First of all, Mary-Love is right; ask your priest about this matter. He can address the specifics of the situation much better than any of us can. I will, however, give my opinion. Mary-Love is also right to point out that there are natural methods to temporarily postpone having children for a time for serious reasons only
, including CCLI's STM method. Note that there should be serious reasons for refraining from being open to children in a marriage. These reasons may include questions about health, ability to raise the child AT ALL, and other serious circumstances. "Wanting to spend time together and enjoy the marriage without children" is not such a serious reason. Another method many find helpful is called NaPro, you can find out more information about it here: http://www.naprotechnology.com/
The use of artificial contraception is seriously sinful. It works against the purpose of marriage and contributes to a culture which does not value every life as a good thing, a gift from God. In fact, it contributes to a culture hostile to life by undermining its intrinsic value in the minds of people.

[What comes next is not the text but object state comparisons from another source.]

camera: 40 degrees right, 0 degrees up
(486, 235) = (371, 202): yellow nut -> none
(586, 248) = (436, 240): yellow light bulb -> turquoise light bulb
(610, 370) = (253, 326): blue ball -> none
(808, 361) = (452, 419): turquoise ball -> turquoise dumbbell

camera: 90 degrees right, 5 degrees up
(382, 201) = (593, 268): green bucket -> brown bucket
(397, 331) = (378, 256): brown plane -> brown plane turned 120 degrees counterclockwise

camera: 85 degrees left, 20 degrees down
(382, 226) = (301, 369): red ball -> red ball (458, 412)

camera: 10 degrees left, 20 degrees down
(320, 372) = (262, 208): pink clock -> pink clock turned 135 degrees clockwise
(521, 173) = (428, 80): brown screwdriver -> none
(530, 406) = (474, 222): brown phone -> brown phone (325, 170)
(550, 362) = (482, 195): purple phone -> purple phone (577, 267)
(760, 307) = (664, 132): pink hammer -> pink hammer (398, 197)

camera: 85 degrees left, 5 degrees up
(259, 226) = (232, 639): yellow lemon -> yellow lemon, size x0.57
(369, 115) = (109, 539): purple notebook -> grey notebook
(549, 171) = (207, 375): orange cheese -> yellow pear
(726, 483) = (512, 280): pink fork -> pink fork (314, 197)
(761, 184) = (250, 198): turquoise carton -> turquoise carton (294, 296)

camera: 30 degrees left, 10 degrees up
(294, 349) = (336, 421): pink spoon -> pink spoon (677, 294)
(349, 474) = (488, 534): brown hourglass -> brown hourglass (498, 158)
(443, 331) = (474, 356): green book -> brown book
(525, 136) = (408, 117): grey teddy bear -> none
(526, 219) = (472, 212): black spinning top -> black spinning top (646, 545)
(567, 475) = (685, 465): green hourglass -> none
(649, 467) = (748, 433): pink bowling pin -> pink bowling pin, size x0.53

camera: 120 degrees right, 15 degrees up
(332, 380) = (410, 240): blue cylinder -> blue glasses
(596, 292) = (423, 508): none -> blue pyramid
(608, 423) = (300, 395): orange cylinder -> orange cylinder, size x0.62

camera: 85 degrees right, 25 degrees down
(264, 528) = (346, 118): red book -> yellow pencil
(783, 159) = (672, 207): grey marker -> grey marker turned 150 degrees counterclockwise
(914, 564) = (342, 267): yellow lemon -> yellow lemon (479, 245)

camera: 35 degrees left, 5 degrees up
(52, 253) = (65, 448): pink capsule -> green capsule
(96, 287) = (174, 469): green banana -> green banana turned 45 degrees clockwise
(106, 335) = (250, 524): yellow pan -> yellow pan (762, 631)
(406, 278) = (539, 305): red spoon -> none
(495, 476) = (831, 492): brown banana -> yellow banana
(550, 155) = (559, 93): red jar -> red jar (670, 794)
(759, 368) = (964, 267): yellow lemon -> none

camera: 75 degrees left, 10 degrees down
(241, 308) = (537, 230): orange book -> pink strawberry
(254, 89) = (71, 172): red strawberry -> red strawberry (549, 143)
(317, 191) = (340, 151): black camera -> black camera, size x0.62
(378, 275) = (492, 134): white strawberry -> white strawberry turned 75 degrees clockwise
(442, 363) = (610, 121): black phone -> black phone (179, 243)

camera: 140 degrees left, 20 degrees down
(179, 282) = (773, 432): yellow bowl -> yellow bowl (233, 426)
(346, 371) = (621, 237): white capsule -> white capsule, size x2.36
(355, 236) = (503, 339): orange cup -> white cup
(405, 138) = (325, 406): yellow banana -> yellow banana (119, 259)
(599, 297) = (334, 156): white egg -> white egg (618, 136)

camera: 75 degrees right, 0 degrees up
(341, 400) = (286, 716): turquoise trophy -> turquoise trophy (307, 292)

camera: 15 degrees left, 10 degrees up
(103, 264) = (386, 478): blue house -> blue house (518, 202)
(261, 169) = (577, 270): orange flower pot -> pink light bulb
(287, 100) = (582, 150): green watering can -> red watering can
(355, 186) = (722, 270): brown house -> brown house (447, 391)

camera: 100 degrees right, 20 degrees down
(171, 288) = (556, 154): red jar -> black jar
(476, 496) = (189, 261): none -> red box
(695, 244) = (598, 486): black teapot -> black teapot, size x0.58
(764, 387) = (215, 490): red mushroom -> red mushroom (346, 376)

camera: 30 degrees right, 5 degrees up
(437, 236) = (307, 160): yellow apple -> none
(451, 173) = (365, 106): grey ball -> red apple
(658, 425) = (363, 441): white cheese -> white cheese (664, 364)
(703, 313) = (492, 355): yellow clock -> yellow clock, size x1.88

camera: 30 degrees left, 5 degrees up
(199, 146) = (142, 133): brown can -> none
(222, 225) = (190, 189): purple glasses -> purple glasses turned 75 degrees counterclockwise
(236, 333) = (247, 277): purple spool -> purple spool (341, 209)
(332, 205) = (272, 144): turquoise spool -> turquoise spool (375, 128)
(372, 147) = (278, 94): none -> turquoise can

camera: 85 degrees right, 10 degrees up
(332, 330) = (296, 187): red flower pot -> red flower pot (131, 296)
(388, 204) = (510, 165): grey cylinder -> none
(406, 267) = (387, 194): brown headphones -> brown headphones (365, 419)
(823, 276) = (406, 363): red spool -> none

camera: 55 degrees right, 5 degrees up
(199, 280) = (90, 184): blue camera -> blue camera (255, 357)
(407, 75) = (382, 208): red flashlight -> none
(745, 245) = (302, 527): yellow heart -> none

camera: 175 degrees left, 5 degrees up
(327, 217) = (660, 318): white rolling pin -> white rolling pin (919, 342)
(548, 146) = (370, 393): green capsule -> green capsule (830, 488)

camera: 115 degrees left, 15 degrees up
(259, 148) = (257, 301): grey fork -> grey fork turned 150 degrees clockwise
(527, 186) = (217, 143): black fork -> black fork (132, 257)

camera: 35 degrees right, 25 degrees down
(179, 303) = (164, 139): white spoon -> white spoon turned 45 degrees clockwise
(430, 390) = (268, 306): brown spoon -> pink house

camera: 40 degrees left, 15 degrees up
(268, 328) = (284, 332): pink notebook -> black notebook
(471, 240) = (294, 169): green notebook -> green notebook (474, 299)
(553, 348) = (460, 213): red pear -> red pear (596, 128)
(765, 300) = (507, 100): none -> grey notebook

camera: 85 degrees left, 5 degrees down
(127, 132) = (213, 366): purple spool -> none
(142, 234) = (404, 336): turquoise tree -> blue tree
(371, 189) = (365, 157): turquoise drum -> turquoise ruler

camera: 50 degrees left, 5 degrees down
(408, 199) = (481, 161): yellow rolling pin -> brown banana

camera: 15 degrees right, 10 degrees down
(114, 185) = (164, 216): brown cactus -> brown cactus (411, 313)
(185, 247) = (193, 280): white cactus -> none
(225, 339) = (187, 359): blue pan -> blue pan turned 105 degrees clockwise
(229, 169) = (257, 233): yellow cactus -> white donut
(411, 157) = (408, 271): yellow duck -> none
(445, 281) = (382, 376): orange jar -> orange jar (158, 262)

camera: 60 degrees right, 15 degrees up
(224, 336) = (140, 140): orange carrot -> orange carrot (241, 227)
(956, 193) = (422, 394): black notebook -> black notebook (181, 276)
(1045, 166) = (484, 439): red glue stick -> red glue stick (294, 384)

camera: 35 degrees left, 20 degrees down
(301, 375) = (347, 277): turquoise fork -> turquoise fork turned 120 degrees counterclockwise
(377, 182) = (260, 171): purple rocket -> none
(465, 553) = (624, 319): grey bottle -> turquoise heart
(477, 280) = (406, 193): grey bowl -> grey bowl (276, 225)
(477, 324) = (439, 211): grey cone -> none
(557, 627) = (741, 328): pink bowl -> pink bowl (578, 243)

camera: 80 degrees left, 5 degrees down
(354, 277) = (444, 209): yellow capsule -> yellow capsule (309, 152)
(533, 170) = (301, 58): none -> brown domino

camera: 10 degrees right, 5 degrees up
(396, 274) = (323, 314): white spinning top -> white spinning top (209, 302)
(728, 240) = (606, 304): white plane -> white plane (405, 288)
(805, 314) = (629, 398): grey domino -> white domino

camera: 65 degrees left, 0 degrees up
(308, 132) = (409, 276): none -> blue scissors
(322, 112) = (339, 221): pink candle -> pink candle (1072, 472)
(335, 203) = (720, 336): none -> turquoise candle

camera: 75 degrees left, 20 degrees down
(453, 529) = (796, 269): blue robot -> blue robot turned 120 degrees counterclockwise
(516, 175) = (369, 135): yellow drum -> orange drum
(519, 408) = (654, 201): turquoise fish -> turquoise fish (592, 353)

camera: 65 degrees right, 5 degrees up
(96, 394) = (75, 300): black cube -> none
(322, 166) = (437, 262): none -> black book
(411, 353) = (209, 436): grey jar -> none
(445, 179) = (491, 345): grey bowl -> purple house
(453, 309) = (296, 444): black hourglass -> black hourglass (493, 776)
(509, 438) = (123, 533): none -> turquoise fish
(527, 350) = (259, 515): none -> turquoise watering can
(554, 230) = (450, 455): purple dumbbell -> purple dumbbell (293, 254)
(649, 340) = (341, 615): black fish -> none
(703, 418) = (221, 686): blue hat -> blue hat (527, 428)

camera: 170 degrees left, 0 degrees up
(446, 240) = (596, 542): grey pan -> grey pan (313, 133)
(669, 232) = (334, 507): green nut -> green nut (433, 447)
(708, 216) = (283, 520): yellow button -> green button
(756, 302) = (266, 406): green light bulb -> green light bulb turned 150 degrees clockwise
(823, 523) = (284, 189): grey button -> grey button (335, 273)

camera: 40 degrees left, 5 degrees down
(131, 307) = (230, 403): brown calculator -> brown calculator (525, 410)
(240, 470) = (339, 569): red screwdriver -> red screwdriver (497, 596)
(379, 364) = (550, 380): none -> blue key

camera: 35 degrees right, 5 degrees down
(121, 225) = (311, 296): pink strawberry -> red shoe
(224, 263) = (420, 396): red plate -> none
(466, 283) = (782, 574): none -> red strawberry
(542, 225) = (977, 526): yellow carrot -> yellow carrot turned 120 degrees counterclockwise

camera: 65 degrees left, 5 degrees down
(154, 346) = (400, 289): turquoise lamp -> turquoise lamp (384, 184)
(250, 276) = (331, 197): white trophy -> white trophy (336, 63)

I could find nothing to indicate that the intent to use artificial birth control to postpone
having children does not, in and of itself, render the marriage invalid. I found much to support the position that the intent not to have children at all renders the marriage invalid or is at least grounds for nullity, but nothing about the postponement of children via the serious sin of the use of artificial birth control.
A valid Catholic marriage results from four elements: (1) the spouses are free to marry; (2) they freely exchange their consent; (3) in consenting to marry, they have the intention to marry for life, to be faithful to one another and be open to children; and (4) their consent is given in the presence of two witnesses and before a properly authorized Church minister.
From: http://www.sspx.org/Catholic_FAQs/catho ... mental.htm
However, this does not mean the marriage vows with the condition of limiting children by artificial contraception or natural family planning are invalid. The exclusion of children is certainly a grounds for a declaration of nullity, but only when there is an explicit, provable and positive act of the will to avoid all children, for this is an intention contrary to the substance of marriage itself. The difficulty in such cases is to determine whether it is the obligation of having children which is refused, or whether it is simply the fulfillment of this obligation. (Cf. Bouscaren, Canon Law Digest, I, pp. 532, 533)....This is the case of those selfish couples who are determined to limit the size of their family from the beginning of their marriage. They are truly married, although their marriage is not pleasing to God, and they will never be able to communicate to their children generosity, the spirit of sacrifice, the love of the Cross, of souls and the Church.
From: http://www.scdiocese.org/Ministries/Tri ... fault.aspx
Partial Simulation: Exclusion of Children: If an individual deliberately excludes an essential element or property of marriage, the consent is invalid (Canon 1101.2). The intention against children has two aspects: one is the intention to exclude the conjugal act; the other is the intention to exclude the effect of this act, that is, children. The right to the conjugal act binds at all reasonable times. The use of this right is not required when the duties of responsible parenthood indicate otherwise. The right to the conjugal act has no limitation in time. The right to the conjugal act includes the obligation of not impeding procreation. If one party intended to have intercourse in a natural manner but also intended to always use artificial contraception or to practice abortion, that person would be marrying invalidly. A temporary exclusion of children for legitimate reasons can and often does become permanent as a marriage deteriorates.
However, Canon Law indicates that a marriage is not consummated until artificial birth control is NOT present, presumably because the proper intent of full self-giving is not present in such marital acts.
Can. 1061 §1. A valid marriage between the baptized is called ratum tantum if it has not been consummated; it is called ratum et consummatum if the spouses have performed between themselves in a human fashion a conjugal act which is suitable in itself for the procreation of offspring, to which marriage is ordered by its nature and by which the spouses become one flesh.
An unconsummated marriage is not invalid, but it is dissolvable (by the Pope).
In my opinion, such an intent does not render the marriage invalid. It is, however, seriously sinful and dangerous to the success of the marriage.